Wednesday, June 20, 2012

Ides of Gemini: Constantinople (2012)

Dream Doom

Ides of Gemini is another female-fronted doom band. I know I've covered quite a few of those over the last year or so, and it probably seems like I have an automatic liking for it. I probably do. But this one is, to say the least, unique.

A comparison creeps into my mind. It may not seem likely, at first. But listening to this, I can't help but think of Boris's Attention Please. This isn't quite so wispy as that dream-pop record, but if Ides of Gemini were to spawn a legion of imitators, the resulting microgenre could be called dream doom, a tag which has popped up next to their name many times recently.

The focal point of Constantinople is the vocal work of Sera Timms. She has an earthy voice, but delivers in an ethereal style. It resembles, to an extent, the vocal work in my favorite record of 2011, SubRosa's No Help for the Mighty Ones. Timms is more classically talented (i.e., she hits the notes more accurately) and less folksy, though less expressive. She does have a knack for hooks, and for hitting a big, loud crescendo.

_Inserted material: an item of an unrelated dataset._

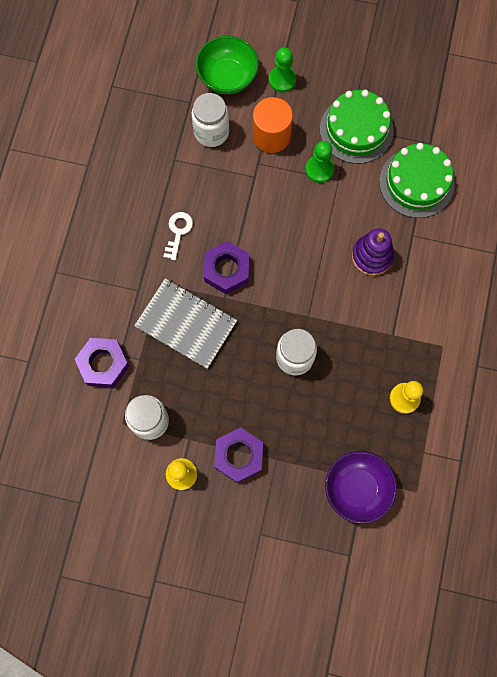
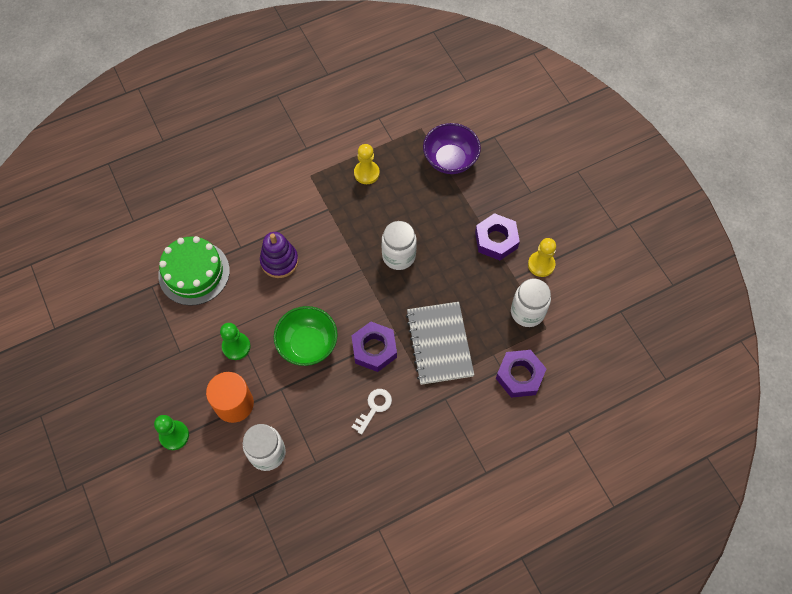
camera: 130 degrees left, 10 degrees down
(178, 232) = (374, 408): white key -> white key turned 150 degrees clockwise
(227, 77) = (205, 482): green bowl -> green bowl (308, 344)
(356, 129) = (179, 345): green cake -> none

Behind the voice is her husband's guitar work (metal journalist J. Bennett), and the minimal drumming of Kelly Johnston. The guitar gives mood and melody, but unfortunately it's never very heavy. It doesn't draw too much attention to itself, but does give some interest. The drums are completely relegated to the background.

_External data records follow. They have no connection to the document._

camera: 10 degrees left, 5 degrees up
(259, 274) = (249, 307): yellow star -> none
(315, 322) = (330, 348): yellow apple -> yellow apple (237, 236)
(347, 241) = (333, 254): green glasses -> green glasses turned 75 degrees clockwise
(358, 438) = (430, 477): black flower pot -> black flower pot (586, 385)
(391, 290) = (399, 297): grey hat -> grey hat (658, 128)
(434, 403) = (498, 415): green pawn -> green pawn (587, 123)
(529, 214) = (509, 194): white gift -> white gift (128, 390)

As much as I like it, I can't strongly recommend Constantinople to my readers. It's telling that the band isn't even on Metal Archives; you can't flirt with the boundaries of metal like this without some fallout. Like I said, it's not all that heavy--there isn't even any bass--and it doesn't capture an aggressive or any other traditionally metal mood or sound. It is, in a word, dreamy. If you think that might be something you'll like, then check it out. If not, stay away. For my part, I like it.